Task to complete: Copy the stretch of the items below word for word, from the line containing "Record field: speed." through the end of the items, with both ends included. Leave the pictures out of your answer.

Dataset entries
*** Begin section ***
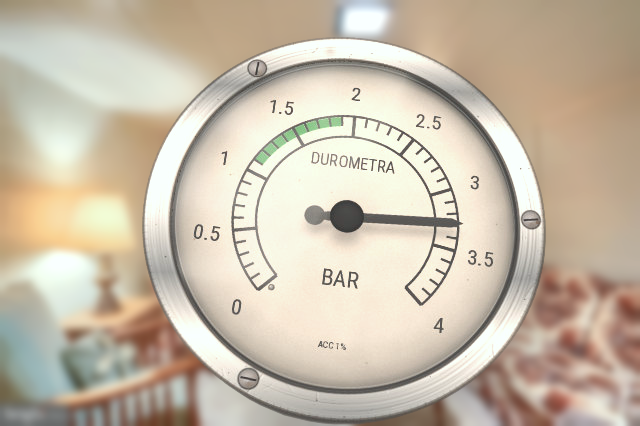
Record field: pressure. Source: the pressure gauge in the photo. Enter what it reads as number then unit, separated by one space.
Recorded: 3.3 bar
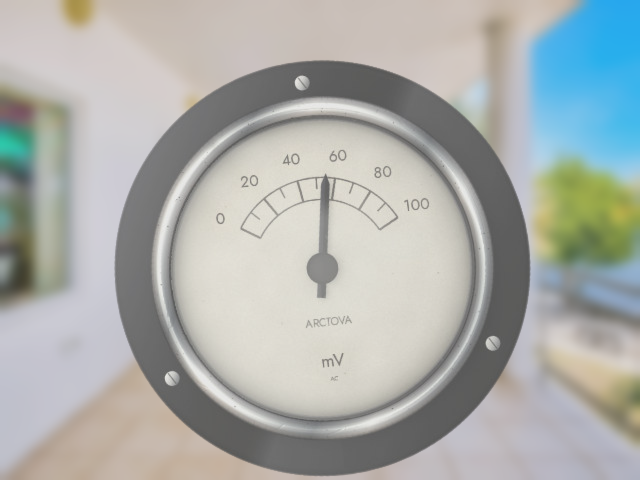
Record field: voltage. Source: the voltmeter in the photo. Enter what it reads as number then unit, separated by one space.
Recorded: 55 mV
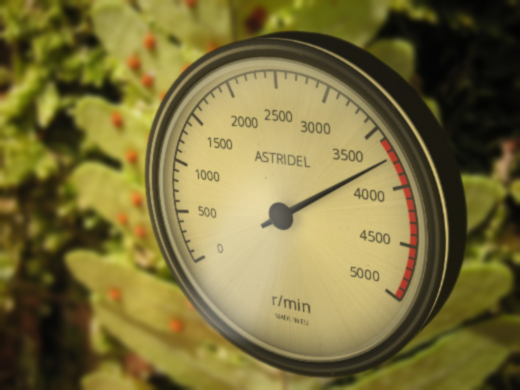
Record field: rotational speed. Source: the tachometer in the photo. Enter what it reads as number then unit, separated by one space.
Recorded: 3750 rpm
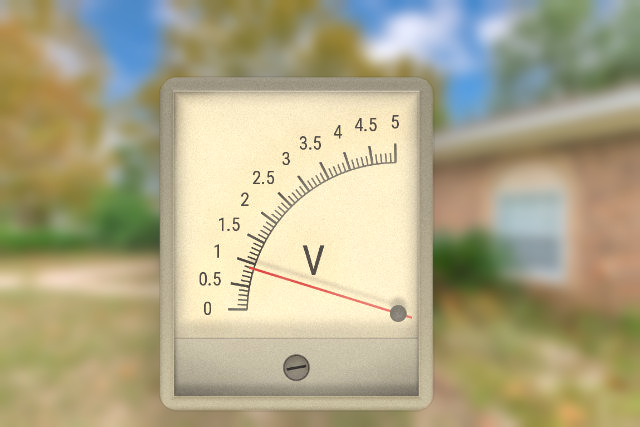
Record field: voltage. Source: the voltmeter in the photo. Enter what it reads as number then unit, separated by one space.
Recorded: 0.9 V
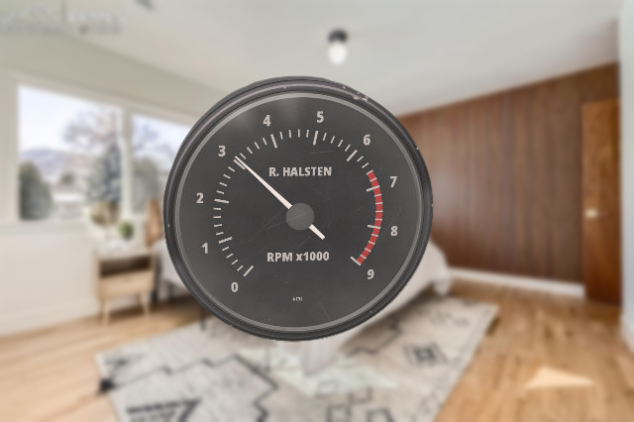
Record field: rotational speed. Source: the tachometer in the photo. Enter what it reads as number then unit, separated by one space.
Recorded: 3100 rpm
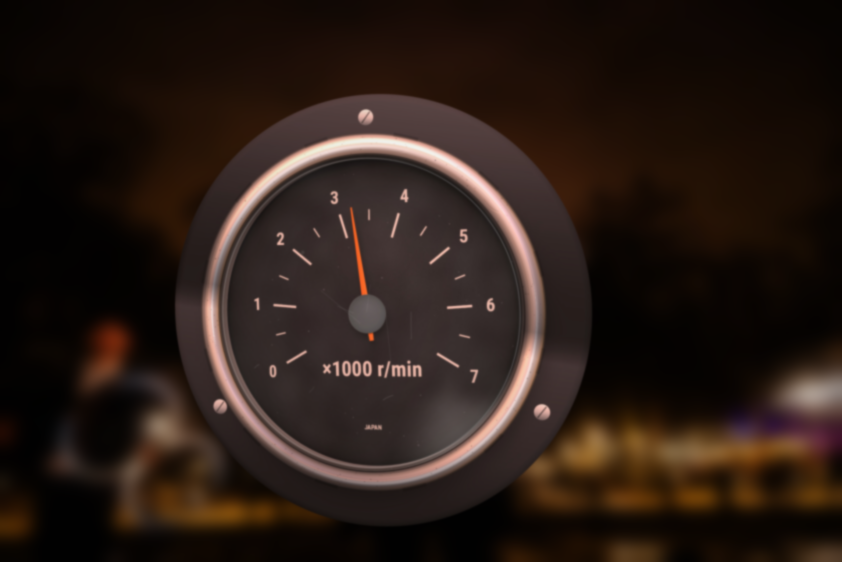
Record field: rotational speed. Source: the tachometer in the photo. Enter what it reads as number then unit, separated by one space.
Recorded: 3250 rpm
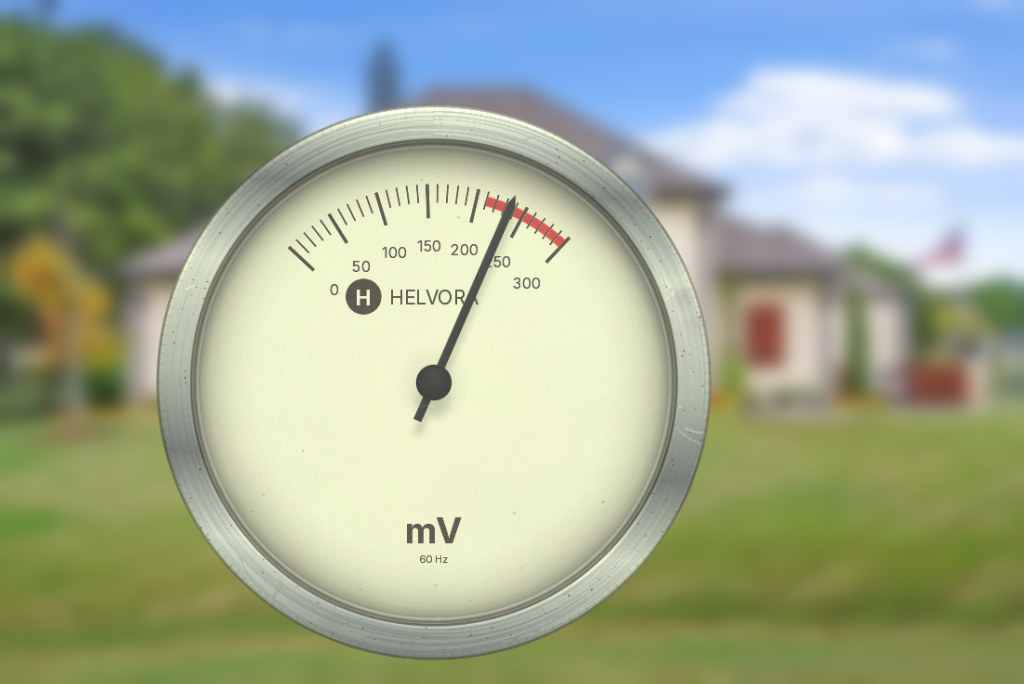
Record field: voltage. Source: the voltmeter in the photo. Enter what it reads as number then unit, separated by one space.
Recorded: 235 mV
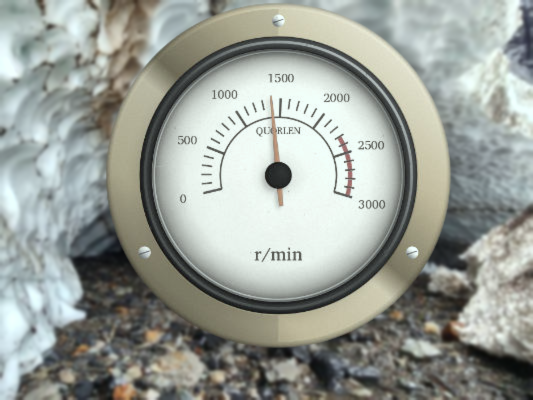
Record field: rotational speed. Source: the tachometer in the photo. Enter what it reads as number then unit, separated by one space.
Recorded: 1400 rpm
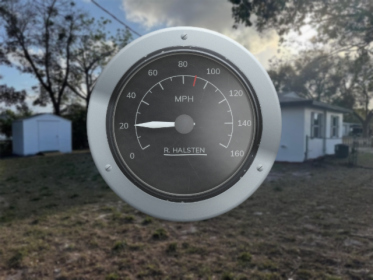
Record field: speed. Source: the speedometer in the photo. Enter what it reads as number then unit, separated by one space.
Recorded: 20 mph
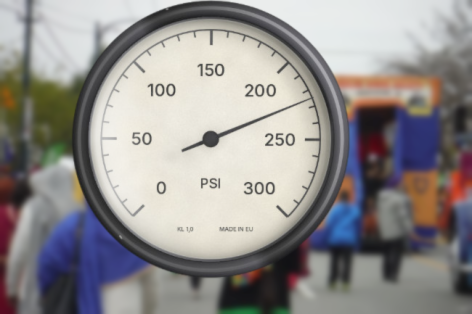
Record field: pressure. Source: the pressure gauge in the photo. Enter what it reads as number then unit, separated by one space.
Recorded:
*** End section ***
Response to this exercise:
Record field: speed. Source: the speedometer in the photo. Enter what it reads as number then unit, separated by one space.
Recorded: 20 mph
Record field: pressure. Source: the pressure gauge in the photo. Enter what it reads as number then unit, separated by one space.
Recorded:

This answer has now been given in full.